La fille de Madame B, âgée de 16 ans, a fait plusieurs passages à l’acte. Dernièrement, elle a fugué, mais Madame B n’a prévenu les gendarmes que le troisième jour. « Cette fugue, c’est comme si elle m’avait craché à la gueule », dit-elle. Madame B ne sait pas si elle doit l’écouter, ni lui parler, ou s’effacer. C’est l’assistante sociale du service de psychiatrie où sa fille est hospitalisée qui lui parle du CPCT.
La question de l’urgence subjective se pose donc de manière très singulière pour Madame B. En effet, elle ne concerne pas le danger que court sa fille. Elle concerne ce que sa fille convoque chez elle : une grande mise à mal, et une tendance à s’éclipser. Enfin, notons qu’il lui faut en passer par un autre, l’assistante sociale, pour se saisir de cette urgence.
« Les Légos ont volé en éclats »
Madame est séparée du père de ses enfants depuis six ans. Avant le jugement du divorce, ils s’accordent sur une garde alternée, mais Monsieur noue des alliances dans son dos. Madame prend alors du Lexomil et de l’alcool « pour soulager son angoisse », et est hospitalisée trois jours en psychiatrie. Elle perd la garde de ses enfants : « Le jour de mon divorce, c’est le jour où tous les Légos ont volé en éclats. » Je reprends cette formule pour la questionner, cependant Madame ne peut pas préciser son sens, elle ne semble pas pouvoir être interprétée, ou associée à d’autres signifiants, mais plutôt fonctionner comme une ponctuation du récit, qui enserre un moment de bascule de son histoire. Je choisis d’arrêter la séance sur cette formule. En effet, ce jour-là, c’est l’égo qui a volé en éclat.
« Poser ses valises »
Madame quitte alors la région sans ses enfants. Elle revient plusieurs années après et trouve un poste où elle défend la valeur de la reconnaissance. Pourtant, je choisirais de ne pas reprendre ce signifiant, qui ne suffirait pas à capitonner son rapport à l’Autre. A la maison, elle est sans cesse dans le conflit, elle pense à tout quitter comme ces gens qu’on voit à la télévision. Je prends au sérieux l’importance pour elle de couper temporairement d’avec un Autre qui la destabilise. Madame voudrait enfin « poser ses valises », ce à quoi je réagis ainsi : « Vous posez vos valises au CPCT ». Madame B ne sera absente à aucun rendez-vous.
« Coudre des petits bouts»
Madame a trouvé un certain savoir-y faire avec les autres. Ainsi, elle remarque que sa fille « éclate mais après on peut discuter ». Elle attend donc qu’elle « vide son sac » pour ensuite dialoguer.
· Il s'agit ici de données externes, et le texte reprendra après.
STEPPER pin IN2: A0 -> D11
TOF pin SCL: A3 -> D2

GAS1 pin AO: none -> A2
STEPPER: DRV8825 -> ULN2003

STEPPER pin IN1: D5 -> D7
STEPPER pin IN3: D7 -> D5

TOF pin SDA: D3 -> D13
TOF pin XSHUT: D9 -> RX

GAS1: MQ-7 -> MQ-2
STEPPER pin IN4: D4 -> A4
Elle met aussi de nouveaux outils en place : un tour de table en début de repas pour que chacun s’exprime.
Madame a par ailleurs repris le patchwork. Je relève : « Du patchwork, c’est formidable ! ». Elle précise : « Il faut prendre des petits bouts, les coudre ensemble pour faire un beau cadre ». J’insiste : « Coudre des petits bouts pour en faire quelque chose de beau » ; elle termine : « C’est comme ma vie. Prendre des petits bouts de chacun ». Je lève la séance sur ces mots.
Un rebranchement
« Les liens se font et se défont autrement », dit-elle plus tard. Cela laisse de la place à ses autres enfants : elle évoque en séances les difficultés de l’un de ses fils, et note qu’elle peut parler de tout et de rien avec l’autre. Enfin, Madame va de temps en temps chez une amie, avec qui elle peut parler, ou ne rien dire. Aujourd’hui Madame B manœuvre mieux avec l’alternative qui l’amenait soit à interpréter sans fin l’Autre, soit à se débrancher de lui.
Le parcours de Madame B au CPCT a d’abord consisté à y trouver un abri. Au fur et à mesure des séances, une série d’interventions a visé à capitonner son rapport à l’Autre, sans jamais promouvoir le sens, mais en relevant des points d’arrêt dans sa langue, qui ont permis de retisser son égo. Cela a conduit à la trouvaille sinthomatique « Patchwork », qui ouvre pour Madame B la possibilité de se libérer un peu de l’injonction qui l’amenait à se débrancher. Elle fait usage d’un nouveau savoir-y faire avec sa vie.